En weer stak de Jagersvereniging niet de hand in eigen boezem en liet zij na om publiekelijk afstand te nemen van de strafbare martelpraktijken die haar leden met zwanen verrichten. Ook repte de Jagersvereniging ten onrechte met geen woord over de jager die de kolf van zijn geweer richting mijn gezicht sloeg, welke agressieve praktijken kennelijk ook tot de mores van de Jagersvereniging behoren. En dat nog los van het feit dat onderzoekers van de Wageningen Universiteit onlangs concludeerden dat afschot van knobbelzwanen een averechts effect op de zwanenpopulatie heeft en dat jagers afgelopen maanden op grond van feitelijk onjuiste veronderstellingen (namelijk dat door het verbod op het zwanendriften de zwanenpopulatie zou zijn toegenomen) onnodig vele knobbelzwanen hebben gedood.

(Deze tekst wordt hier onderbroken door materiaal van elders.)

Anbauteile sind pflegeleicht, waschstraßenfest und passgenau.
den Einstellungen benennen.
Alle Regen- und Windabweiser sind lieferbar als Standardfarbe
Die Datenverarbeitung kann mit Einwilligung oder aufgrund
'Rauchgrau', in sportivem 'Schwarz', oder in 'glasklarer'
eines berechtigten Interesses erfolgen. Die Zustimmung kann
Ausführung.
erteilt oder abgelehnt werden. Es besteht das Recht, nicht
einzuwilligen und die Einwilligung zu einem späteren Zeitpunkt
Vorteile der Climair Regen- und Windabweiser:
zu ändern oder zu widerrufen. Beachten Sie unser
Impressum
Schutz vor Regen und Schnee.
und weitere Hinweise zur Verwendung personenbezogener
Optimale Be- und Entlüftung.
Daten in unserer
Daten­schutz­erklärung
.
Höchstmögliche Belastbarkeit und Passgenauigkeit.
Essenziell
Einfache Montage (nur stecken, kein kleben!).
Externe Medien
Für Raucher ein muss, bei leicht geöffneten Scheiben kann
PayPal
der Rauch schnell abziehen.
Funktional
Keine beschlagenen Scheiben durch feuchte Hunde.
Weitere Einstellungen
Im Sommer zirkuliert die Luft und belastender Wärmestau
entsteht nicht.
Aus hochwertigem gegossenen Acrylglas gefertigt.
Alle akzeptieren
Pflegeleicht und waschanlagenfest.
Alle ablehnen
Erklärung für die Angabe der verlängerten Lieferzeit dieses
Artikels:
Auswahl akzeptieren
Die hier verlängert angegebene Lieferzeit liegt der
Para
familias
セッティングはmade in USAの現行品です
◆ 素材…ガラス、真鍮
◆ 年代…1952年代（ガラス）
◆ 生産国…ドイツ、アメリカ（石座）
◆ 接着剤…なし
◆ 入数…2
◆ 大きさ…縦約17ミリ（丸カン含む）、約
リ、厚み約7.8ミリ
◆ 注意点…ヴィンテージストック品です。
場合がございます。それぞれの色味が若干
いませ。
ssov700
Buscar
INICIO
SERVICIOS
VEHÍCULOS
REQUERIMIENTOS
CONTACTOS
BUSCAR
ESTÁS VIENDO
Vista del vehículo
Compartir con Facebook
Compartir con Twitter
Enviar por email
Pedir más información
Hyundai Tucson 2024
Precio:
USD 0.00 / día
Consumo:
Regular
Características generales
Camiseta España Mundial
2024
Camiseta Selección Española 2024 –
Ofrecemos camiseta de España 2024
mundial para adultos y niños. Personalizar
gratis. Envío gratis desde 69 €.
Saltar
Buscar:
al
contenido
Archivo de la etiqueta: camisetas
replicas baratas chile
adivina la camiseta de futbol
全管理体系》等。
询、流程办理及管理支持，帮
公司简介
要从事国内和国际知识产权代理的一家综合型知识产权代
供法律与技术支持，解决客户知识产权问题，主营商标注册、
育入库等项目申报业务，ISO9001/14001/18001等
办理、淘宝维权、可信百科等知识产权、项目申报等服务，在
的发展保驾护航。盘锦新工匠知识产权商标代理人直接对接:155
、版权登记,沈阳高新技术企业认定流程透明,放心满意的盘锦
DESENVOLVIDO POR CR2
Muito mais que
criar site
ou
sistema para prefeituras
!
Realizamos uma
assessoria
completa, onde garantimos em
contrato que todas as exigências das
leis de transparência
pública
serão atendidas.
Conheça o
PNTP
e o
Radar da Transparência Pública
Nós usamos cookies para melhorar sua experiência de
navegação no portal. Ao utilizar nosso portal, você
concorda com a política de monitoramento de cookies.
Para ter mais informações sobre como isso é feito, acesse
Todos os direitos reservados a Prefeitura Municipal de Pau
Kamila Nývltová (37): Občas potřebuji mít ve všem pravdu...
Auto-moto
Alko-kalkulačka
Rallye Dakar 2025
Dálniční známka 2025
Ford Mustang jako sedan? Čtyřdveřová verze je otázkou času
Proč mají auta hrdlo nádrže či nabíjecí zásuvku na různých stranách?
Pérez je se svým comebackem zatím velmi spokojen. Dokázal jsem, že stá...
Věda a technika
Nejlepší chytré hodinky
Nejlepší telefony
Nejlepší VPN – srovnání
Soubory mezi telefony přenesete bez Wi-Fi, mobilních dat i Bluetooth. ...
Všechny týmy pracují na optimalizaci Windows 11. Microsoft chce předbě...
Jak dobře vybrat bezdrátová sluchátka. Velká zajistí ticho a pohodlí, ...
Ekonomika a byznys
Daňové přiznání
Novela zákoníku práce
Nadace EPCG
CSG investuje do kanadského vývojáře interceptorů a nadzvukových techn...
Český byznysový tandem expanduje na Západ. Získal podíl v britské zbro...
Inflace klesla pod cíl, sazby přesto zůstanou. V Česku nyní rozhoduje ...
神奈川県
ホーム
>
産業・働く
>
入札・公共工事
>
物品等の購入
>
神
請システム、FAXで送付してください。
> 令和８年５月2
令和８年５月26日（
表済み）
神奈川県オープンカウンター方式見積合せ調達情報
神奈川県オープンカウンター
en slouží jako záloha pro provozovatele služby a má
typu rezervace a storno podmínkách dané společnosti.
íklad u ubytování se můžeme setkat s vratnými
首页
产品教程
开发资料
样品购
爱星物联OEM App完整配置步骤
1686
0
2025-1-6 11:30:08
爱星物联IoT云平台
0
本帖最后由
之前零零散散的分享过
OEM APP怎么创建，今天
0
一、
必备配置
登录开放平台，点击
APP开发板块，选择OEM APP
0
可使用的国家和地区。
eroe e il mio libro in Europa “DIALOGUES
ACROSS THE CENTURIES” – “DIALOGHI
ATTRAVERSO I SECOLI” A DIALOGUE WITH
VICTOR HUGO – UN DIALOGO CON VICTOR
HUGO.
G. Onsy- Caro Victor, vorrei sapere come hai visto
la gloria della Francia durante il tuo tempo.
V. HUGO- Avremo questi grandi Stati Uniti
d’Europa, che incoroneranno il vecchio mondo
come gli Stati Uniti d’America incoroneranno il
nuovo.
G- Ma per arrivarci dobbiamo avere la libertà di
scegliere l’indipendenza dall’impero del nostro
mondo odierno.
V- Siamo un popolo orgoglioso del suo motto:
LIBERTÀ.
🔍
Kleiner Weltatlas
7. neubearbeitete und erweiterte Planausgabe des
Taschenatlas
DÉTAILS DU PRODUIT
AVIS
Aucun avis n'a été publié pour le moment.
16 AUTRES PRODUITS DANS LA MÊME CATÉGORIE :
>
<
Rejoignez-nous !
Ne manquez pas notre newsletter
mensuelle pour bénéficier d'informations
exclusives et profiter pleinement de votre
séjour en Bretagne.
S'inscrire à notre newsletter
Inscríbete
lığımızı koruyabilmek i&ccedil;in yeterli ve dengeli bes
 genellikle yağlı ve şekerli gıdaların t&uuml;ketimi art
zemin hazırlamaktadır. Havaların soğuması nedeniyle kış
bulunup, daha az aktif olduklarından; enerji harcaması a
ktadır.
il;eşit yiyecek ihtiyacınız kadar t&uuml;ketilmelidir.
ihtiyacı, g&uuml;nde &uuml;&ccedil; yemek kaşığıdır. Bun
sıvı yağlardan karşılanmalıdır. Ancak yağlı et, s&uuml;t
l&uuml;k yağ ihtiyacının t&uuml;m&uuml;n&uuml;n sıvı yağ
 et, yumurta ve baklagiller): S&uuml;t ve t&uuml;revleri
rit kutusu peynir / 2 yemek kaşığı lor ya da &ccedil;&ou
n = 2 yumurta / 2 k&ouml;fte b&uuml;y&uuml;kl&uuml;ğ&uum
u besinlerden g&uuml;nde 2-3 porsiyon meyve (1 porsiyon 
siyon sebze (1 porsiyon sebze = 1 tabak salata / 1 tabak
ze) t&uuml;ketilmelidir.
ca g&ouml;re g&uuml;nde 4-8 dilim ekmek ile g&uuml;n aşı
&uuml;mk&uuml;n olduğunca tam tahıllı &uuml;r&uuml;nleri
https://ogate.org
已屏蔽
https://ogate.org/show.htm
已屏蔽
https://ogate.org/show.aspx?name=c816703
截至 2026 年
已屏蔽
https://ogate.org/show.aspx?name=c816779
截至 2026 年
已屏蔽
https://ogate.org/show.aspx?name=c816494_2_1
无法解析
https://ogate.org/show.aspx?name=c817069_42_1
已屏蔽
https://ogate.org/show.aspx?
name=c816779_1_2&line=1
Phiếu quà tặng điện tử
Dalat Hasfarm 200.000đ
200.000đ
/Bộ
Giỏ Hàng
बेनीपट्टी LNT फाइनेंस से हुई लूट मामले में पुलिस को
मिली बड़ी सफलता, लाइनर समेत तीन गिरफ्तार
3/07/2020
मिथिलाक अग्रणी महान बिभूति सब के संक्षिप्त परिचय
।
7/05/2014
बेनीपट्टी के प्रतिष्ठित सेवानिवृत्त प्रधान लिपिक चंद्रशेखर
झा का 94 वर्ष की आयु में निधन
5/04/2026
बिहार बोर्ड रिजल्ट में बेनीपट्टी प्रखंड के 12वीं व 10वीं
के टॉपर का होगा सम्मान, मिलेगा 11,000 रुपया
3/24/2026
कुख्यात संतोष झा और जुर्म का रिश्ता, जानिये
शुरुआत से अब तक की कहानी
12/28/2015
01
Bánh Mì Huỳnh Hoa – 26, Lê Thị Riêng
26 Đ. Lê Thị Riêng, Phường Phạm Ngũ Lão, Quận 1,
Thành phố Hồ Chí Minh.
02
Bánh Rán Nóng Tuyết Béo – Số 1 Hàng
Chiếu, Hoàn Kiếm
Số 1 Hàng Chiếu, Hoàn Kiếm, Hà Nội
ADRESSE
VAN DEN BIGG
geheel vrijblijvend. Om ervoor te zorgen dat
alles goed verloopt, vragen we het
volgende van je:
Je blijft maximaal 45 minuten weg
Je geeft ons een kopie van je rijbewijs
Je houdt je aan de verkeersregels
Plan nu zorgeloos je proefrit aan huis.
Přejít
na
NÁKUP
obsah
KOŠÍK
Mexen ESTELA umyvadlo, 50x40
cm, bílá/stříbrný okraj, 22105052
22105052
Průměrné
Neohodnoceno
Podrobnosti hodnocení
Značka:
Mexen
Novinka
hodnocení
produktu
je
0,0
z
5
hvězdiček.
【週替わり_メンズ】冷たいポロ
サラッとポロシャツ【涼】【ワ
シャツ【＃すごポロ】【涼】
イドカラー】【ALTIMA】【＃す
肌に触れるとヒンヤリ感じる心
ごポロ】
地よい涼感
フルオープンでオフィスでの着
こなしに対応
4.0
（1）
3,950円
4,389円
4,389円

Na een aanval met een kolf van een geweer door een gecamoufleerde jager, het klemrijden en gijzelen door een geblindeerde jagersauto en de bekogeling met zwaneneieren van mijn auto voor mijn huis, vraag ik mij af: What’s next?

Eén ding is zeker: mijn aangifte van smaad, laster en haat zaaien tegen de Jagersvereniging c.s. gaat er komen. En oh ja,… de eierschalen met vingerafdrukken en DNA van de dader heb ik – bij gebreke van de politie – zelf veilig gesteld.